Preventing data loss of your Python3 application. Keeps important data both duplicated in memory and on disk.
Usually, after a crash through e.g. a segmentation fault or a power outage, data of running applications is lost. In environments where this is problematic – e.g. when users should not loose their work or important data is collected –, faultguard
prevents data loss in two ways:
-
faultguard
keeps the selected data automatically backed up in a second process. This way, if your Python application crashes - even with a segmentation fault caused e.g. by an external library -, in most cases the backup process is still running and immediately provides its data to a rescue handling function that you can define. This even allows you to e.g. provide users with a custom graphical dialog informing about the crash and providing options for the recovered data. -
faultguard
can save the selected data automatically in customizable time intervals to a file from which it can be recovered on the next application launch.
An example using all features of faultguard
can be found in example.py
.
To secure an application data using faultguard
, you define a launch
function that receives a custom data dictionary from faultguard
. This dictionary, although working like a usual dictionary and accepting all content that can be serialized using pickle
, is automatically backed up as described above. If the guarded application crashes, the backup process launches a crash handler in form of a rescue
function also defined by you and provides it with the backed up dictionary. Additionally, if you provide faultguard
with a time interval and a path for autosaves, it stores the data on disk and you can call the recover
method to recover the file content and call your rescue
function. faultguard
will raise a RuntimeError
when trying to write to an existing autosave file or reading the autosave file of a running process.
The faultguard
interface is very simple - you just provide it with a launch
and a rescue
function and everything else works automatically. If you use autosaving, on application launch you should additionally check for backup files and use is_active
to see if the process corresponding to an autosave file is still active. If not, that would show that faultguard
did previously not exit properly, so you can then let faultguard
recover
the file.
On the technical side, the in-memory backup is realized through Python modules pickle
, multiprocessing
and collections
, which are used to serialize and deserialize various types of data and provide the dictionary-like data type that is available in both the guarded application and the rescue handler process.
The Python module signal
is used to ensure signals like keyboard interrupts are handled correctly and received by the guarded process.

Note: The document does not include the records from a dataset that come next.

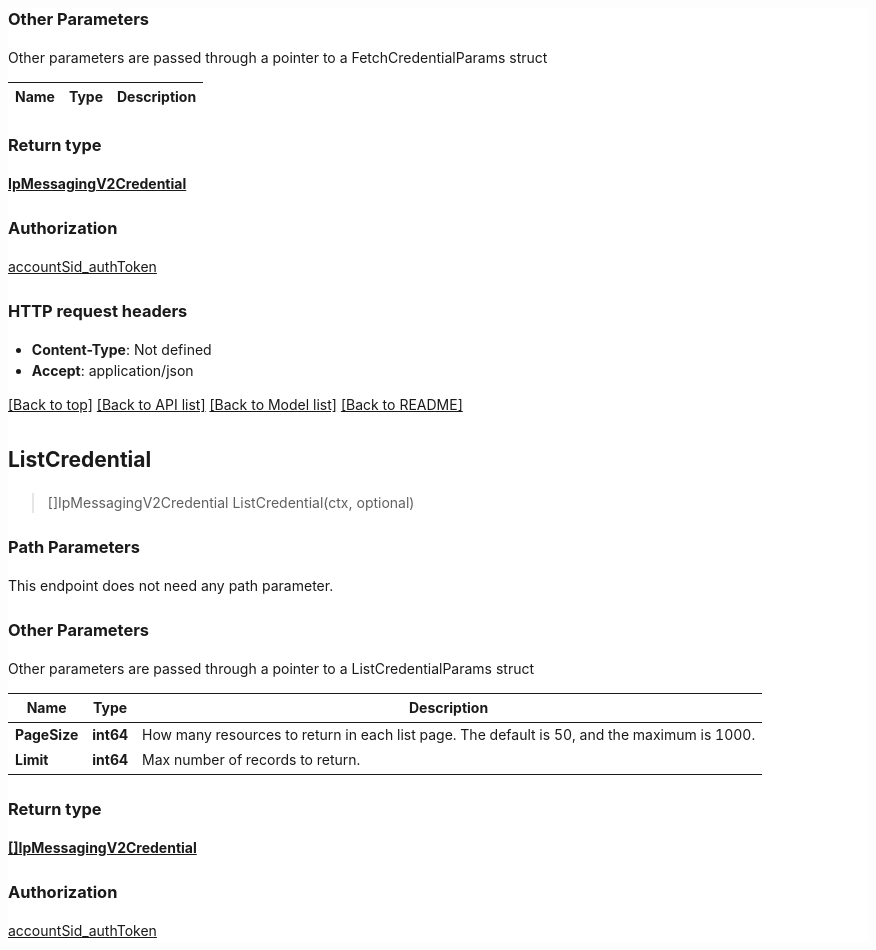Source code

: ### Other Parameters

Other parameters are passed through a pointer to a FetchCredentialParams struct


Name | Type | Description
------------- | ------------- | -------------

### Return type

[**IpMessagingV2Credential**](IpMessagingV2Credential.md)

### Authorization

[accountSid_authToken](../README.md#accountSid_authToken)

### HTTP request headers

- **Content-Type**: Not defined
- **Accept**: application/json

[[Back to top]](#) [[Back to API list]](../README.md#documentation-for-api-endpoints)
[[Back to Model list]](../README.md#documentation-for-models)
[[Back to README]](../README.md)


## ListCredential

> []IpMessagingV2Credential ListCredential(ctx, optional)





### Path Parameters

This endpoint does not need any path parameter.

### Other Parameters

Other parameters are passed through a pointer to a ListCredentialParams struct


Name | Type | Description
------------- | ------------- | -------------
**PageSize** | **int64** | How many resources to return in each list page. The default is 50, and the maximum is 1000.
**Limit** | **int64** | Max number of records to return.

### Return type

[**[]IpMessagingV2Credential**](IpMessagingV2Credential.md)

### Authorization

[accountSid_authToken](../README.md#accountSid_authToken)
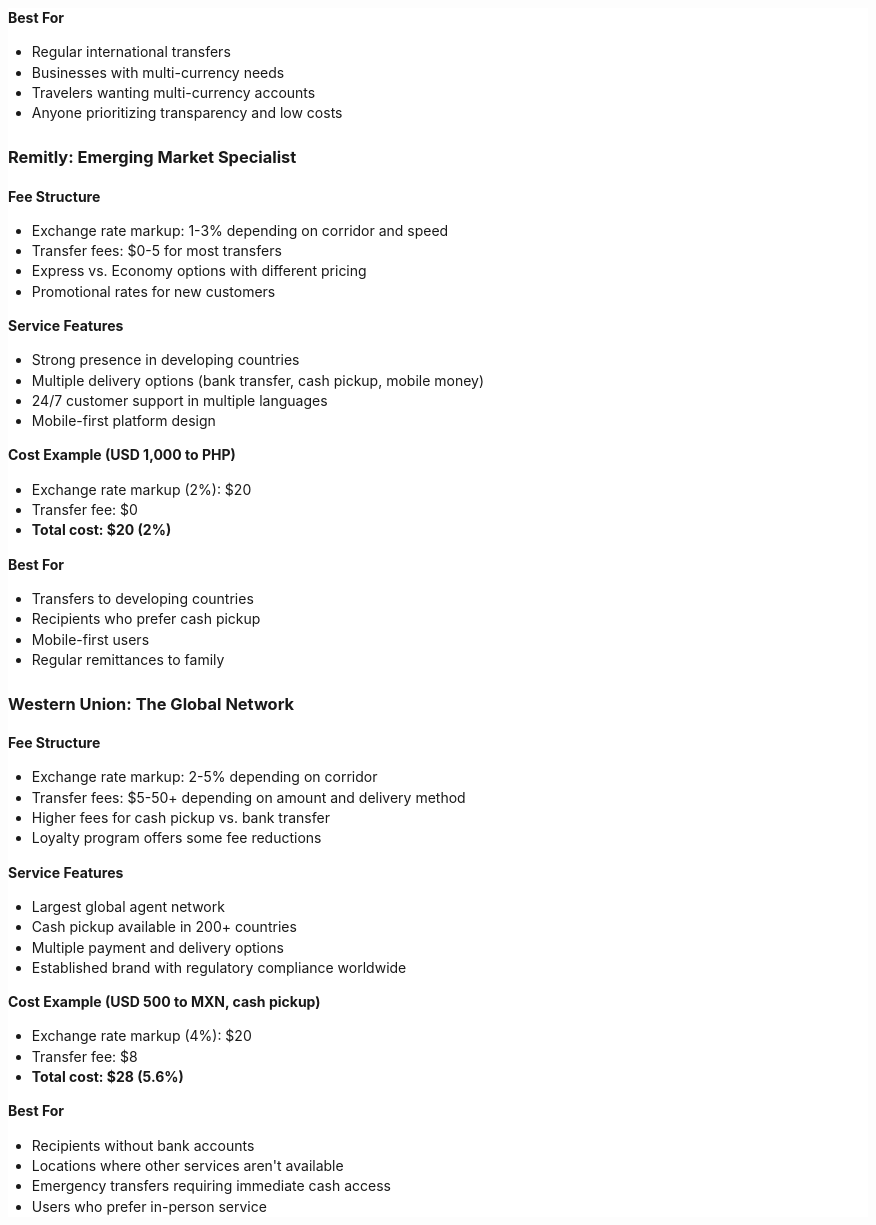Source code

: **Best For**
- Regular international transfers
- Businesses with multi-currency needs
- Travelers wanting multi-currency accounts
- Anyone prioritizing transparency and low costs

### Remitly: Emerging Market Specialist

**Fee Structure**
- Exchange rate markup: 1-3% depending on corridor and speed
- Transfer fees: $0-5 for most transfers
- Express vs. Economy options with different pricing
- Promotional rates for new customers

**Service Features**
- Strong presence in developing countries
- Multiple delivery options (bank transfer, cash pickup, mobile money)
- 24/7 customer support in multiple languages
- Mobile-first platform design

**Cost Example (USD 1,000 to PHP)**
- Exchange rate markup (2%): $20
- Transfer fee: $0
- **Total cost: $20 (2%)**

**Best For**
- Transfers to developing countries
- Recipients who prefer cash pickup
- Mobile-first users
- Regular remittances to family

### Western Union: The Global Network

**Fee Structure**
- Exchange rate markup: 2-5% depending on corridor
- Transfer fees: $5-50+ depending on amount and delivery method
- Higher fees for cash pickup vs. bank transfer
- Loyalty program offers some fee reductions

**Service Features**
- Largest global agent network
- Cash pickup available in 200+ countries
- Multiple payment and delivery options
- Established brand with regulatory compliance worldwide

**Cost Example (USD 500 to MXN, cash pickup)**
- Exchange rate markup (4%): $20
- Transfer fee: $8
- **Total cost: $28 (5.6%)**

**Best For**
- Recipients without bank accounts
- Locations where other services aren't available
- Emergency transfers requiring immediate cash access
- Users who prefer in-person service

The autosave functionality uses the Python module lzma
for efficient compression of autosave files, os
for file handling and time
for measuring the time since a process corresponding to a backup file was last active.
Feel encouraged to look into the source code and to contribute through (well documented :D ) pull requests!

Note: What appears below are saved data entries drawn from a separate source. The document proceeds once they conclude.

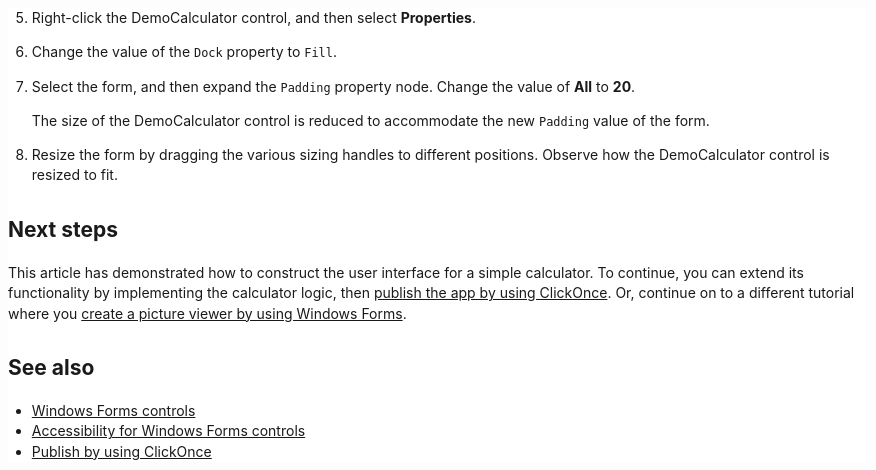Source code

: 5. Right-click the DemoCalculator control, and then select **Properties**.

6. Change the value of the `Dock` property to `Fill`.

7. Select the form, and then expand the `Padding` property node. Change the value of **All** to **20**.

   The size of the DemoCalculator control is reduced to accommodate the new `Padding` value of the form.

8. Resize the form by dragging the various sizing handles to different positions. Observe how the DemoCalculator control is resized to fit.

## Next steps

This article has demonstrated how to construct the user interface for a simple calculator. To continue, you can extend its functionality by implementing the calculator logic, then [publish the app by using ClickOnce](../deployment/how-to-publish-a-clickonce-application-using-the-publish-wizard.md). Or, continue on to a different tutorial where you [create a picture viewer by using Windows Forms](../ide/tutorial-windows-forms-picture-viewer-layout.md).

## See also

- [Windows Forms controls](/dotnet/framework/winforms/controls/)
- [Accessibility for Windows Forms controls](/dotnet/framework/winforms/controls/providing-accessibility-information-for-controls-on-a-windows-form)
- [Publish by using ClickOnce](../deployment/how-to-publish-a-clickonce-application-using-the-publish-wizard.md)
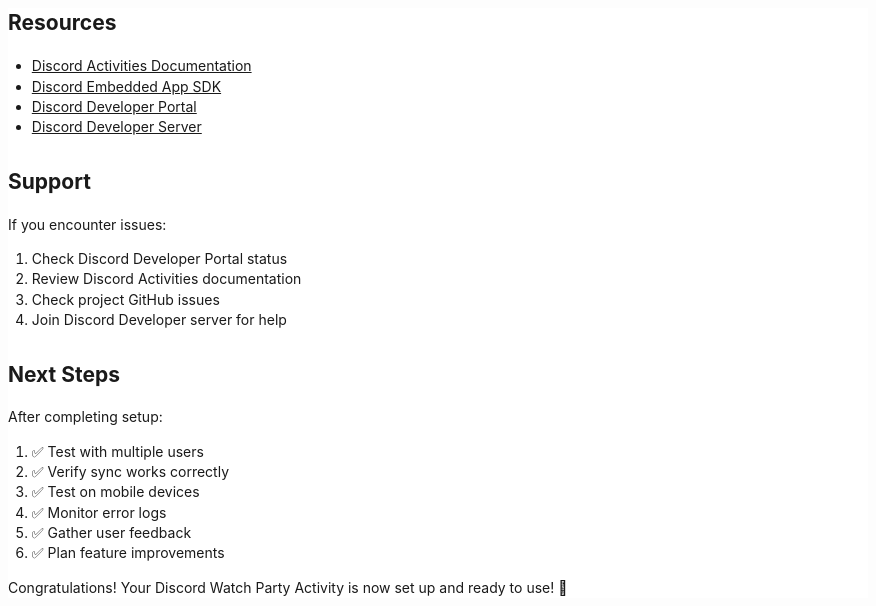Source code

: ## Resources

- [Discord Activities Documentation](https://discord.com/developers/docs/activities/overview)
- [Discord Embedded App SDK](https://github.com/discord/embedded-app-sdk)
- [Discord Developer Portal](https://discord.com/developers/applications)
- [Discord Developer Server](https://discord.gg/discord-developers)

## Support

If you encounter issues:

1. Check Discord Developer Portal status
2. Review Discord Activities documentation
3. Check project GitHub issues
4. Join Discord Developer server for help

## Next Steps

After completing setup:

1. ✅ Test with multiple users
2. ✅ Verify sync works correctly
3. ✅ Test on mobile devices
4. ✅ Monitor error logs
5. ✅ Gather user feedback
6. ✅ Plan feature improvements

Congratulations! Your Discord Watch Party Activity is now set up and ready to use! 🎉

Faultguard is tested on Linux and Windows.
This module is available via pip install faultguard
or can be installed manually via setup.py
, e.g. downloading the source code and running pip install .
inside the downloaded folder.
If a crash is observed frequently or reproducibly, it should be diagnosed – e.g. with faulthandler
(another Python module) and gdb
. If you somehow manage to generate a segmentation fault in the faultguard
data dictionary, and therefore destroy the guard process, the rescue will of course not work. Preventing faults from happening in the first place is always the most important, so don't rely solely on this module, just use it as an additional safety net!
This project was initially developed for a hardware project at the University of Münster.